◆ **Ваше задание**:
Извлеките из приведенного ниже фрагмента документа весь текст целиком, воспроизведя его дословно и без изменений.

◆ **Фрагмент документа**:
※ ※ ※

Моя тетя Нюся, всегда, когда я ее вспоминаю, образ ее – прекрасная одежда и невероятная любовь к животным. Тетка была феноменальная женщина, спасительница всех утопающих. При мне в Сочи спасла девочку – все купаются, а она целеустремленно идет все дальше, глубже, пропадает и выносит девочку. Так же спасла и моего двоюродного брата. В Индии таких людей называют бодхисатвами, они отдают себя на служение, не умирают, остаются – накормить, напоить человека, купить ему одежду, если у него нет, было для нее самое большое удовольствие. Наверное, у меня всегда такие отношения с людьми, но я очень доверяю людям. В другом человеке я вижу частицу самой себя. Ведь каждый человек достоин доверия, отношения без каких-то границ. Даже в деревне, с мальчишками, девчонками, все очень просто. Есть люди очень скованные, боязливые, закрытые. У меня этого нет, я всегда иду напролом. Я плохого никогда никому не желала и всегда готова поддержать, когда человек попал в беду. Как птицу, кошку, собаку. Но бывает, что один человек доконает другого.
Чудовка
Лида, как вы поступили в художественную школу? Кто были ваши преподаватели?

※ ※ ※

◆ **Сохранённые записи**:
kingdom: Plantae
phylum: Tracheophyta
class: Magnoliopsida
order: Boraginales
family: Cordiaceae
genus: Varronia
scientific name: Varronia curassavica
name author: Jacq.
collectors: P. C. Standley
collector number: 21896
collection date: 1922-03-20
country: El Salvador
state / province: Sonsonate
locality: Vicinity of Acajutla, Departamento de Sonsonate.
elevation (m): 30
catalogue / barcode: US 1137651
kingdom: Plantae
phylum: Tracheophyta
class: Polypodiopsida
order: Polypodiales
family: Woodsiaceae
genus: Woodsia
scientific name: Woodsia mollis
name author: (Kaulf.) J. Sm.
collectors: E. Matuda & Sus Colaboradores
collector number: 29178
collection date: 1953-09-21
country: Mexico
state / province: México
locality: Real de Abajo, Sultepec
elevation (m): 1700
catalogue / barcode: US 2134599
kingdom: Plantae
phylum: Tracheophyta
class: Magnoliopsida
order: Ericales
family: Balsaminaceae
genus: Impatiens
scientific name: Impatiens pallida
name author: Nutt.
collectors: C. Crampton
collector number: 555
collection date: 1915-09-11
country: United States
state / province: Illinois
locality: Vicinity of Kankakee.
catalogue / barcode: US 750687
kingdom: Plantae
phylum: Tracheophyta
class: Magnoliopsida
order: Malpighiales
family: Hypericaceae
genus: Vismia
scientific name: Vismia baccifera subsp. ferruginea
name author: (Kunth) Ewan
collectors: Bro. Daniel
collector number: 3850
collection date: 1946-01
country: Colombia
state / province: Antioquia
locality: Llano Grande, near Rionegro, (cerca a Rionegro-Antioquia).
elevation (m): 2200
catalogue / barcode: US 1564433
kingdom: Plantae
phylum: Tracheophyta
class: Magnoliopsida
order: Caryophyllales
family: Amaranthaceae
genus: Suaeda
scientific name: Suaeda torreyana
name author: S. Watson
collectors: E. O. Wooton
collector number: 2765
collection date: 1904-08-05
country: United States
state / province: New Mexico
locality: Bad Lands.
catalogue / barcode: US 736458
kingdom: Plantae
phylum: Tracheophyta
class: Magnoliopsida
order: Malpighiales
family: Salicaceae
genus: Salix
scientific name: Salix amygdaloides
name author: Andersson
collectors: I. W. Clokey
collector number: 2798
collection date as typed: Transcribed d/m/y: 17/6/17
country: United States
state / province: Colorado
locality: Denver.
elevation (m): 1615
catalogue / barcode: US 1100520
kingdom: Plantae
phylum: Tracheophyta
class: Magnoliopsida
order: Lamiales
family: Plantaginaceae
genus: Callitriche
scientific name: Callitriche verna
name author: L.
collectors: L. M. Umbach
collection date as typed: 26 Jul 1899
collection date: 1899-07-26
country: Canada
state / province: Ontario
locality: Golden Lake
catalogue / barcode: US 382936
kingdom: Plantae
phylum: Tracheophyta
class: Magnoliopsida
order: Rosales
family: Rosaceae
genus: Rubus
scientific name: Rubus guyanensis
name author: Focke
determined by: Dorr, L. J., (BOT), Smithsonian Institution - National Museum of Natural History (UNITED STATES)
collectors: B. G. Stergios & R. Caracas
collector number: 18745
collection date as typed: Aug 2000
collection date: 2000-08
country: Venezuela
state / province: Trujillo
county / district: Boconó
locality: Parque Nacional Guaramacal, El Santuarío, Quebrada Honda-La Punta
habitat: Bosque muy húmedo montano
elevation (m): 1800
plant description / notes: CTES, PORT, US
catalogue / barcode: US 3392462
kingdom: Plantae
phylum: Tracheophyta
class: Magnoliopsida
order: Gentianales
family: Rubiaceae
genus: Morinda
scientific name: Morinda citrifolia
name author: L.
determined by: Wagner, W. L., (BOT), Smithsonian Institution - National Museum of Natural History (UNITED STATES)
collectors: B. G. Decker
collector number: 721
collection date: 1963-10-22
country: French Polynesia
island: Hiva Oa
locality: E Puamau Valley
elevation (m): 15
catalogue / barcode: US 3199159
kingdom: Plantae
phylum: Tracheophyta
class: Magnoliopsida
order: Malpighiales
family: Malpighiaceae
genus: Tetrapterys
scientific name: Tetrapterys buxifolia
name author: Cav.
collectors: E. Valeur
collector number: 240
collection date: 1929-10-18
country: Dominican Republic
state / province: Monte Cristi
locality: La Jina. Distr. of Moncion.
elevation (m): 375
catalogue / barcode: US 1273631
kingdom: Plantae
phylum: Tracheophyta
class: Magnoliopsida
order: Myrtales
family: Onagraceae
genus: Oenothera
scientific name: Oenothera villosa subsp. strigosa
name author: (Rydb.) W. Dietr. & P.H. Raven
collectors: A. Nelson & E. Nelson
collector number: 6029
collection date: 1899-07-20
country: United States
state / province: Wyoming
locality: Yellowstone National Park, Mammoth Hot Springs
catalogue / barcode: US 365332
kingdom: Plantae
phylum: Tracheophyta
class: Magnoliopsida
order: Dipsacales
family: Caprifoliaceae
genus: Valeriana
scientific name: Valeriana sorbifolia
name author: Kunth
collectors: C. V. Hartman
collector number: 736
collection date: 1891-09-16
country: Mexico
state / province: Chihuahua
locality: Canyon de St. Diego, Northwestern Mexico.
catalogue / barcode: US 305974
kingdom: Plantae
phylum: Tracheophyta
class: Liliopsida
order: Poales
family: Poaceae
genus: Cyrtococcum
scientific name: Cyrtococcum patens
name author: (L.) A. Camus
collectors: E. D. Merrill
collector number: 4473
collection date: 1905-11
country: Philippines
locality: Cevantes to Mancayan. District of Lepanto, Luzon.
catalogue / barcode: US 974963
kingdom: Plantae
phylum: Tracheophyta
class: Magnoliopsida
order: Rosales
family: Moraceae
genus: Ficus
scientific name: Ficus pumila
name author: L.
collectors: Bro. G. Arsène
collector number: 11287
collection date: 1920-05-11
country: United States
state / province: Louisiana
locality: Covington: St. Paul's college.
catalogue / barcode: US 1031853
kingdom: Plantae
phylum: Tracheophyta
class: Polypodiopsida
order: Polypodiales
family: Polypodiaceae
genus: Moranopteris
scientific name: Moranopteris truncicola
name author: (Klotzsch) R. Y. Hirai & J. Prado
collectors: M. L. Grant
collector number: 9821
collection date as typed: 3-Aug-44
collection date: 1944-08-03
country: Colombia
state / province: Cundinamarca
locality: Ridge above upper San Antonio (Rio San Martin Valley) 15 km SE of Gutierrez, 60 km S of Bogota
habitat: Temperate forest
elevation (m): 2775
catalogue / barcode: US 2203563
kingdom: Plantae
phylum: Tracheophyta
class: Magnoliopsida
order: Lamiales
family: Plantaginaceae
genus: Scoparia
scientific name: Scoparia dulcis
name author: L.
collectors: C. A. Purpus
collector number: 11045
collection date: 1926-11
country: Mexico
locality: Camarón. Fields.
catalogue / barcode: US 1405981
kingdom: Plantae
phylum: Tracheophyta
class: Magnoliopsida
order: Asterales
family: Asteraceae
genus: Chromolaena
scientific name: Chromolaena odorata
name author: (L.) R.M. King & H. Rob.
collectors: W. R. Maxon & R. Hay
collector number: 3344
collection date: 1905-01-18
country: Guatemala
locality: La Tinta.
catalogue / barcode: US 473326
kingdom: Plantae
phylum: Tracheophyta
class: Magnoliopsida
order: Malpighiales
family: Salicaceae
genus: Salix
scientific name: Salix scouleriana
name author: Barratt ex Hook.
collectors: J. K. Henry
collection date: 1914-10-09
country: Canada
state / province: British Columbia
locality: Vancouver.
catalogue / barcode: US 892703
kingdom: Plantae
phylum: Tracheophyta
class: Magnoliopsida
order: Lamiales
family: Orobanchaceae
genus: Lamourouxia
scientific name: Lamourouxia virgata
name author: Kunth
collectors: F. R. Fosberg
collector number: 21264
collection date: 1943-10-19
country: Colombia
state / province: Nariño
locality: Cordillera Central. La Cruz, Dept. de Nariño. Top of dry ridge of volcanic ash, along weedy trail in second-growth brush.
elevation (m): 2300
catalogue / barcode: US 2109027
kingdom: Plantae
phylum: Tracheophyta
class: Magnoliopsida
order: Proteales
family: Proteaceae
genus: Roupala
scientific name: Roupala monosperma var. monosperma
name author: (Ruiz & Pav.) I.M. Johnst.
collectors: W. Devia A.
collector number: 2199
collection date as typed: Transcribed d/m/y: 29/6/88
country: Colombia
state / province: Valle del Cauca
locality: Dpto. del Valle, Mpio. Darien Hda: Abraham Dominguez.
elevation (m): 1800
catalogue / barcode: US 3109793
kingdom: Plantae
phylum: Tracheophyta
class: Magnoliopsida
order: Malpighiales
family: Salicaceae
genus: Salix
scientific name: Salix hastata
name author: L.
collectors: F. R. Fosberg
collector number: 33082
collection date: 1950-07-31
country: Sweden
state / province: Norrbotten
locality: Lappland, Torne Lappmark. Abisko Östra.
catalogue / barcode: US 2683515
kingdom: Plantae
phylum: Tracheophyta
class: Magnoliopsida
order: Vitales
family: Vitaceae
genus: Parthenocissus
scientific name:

※ ※ ※

◆ **Решение задачи**:
Моя тетя Нюся, всегда, когда я ее вспоминаю, образ ее – прекрасная одежда и невероятная любовь к животным. Тетка была феноменальная женщина, спасительница всех утопающих. При мне в Сочи спасла девочку – все купаются, а она целеустремленно идет все дальше, глубже, пропадает и выносит девочку. Так же спасла и моего двоюродного брата. В Индии таких людей называют бодхисатвами, они отдают себя на служение, не умирают, остаются – накормить, напоить человека, купить ему одежду, если у него нет, было для нее самое большое удовольствие. Наверное, у меня всегда такие отношения с людьми, но я очень доверяю людям. В другом человеке я вижу частицу самой себя. Ведь каждый человек достоин доверия, отношения без каких-то границ. Даже в деревне, с мальчишками, девчонками, все очень просто. Есть люди очень скованные, боязливые, закрытые. У меня этого нет, я всегда иду напролом. Я плохого никогда никому не желала и всегда готова поддержать, когда человек попал в беду. Как птицу, кошку, собаку. Но бывает, что один человек доконает другого.
Чудовка
Лида, как вы поступили в художественную школу? Кто были ваши преподаватели?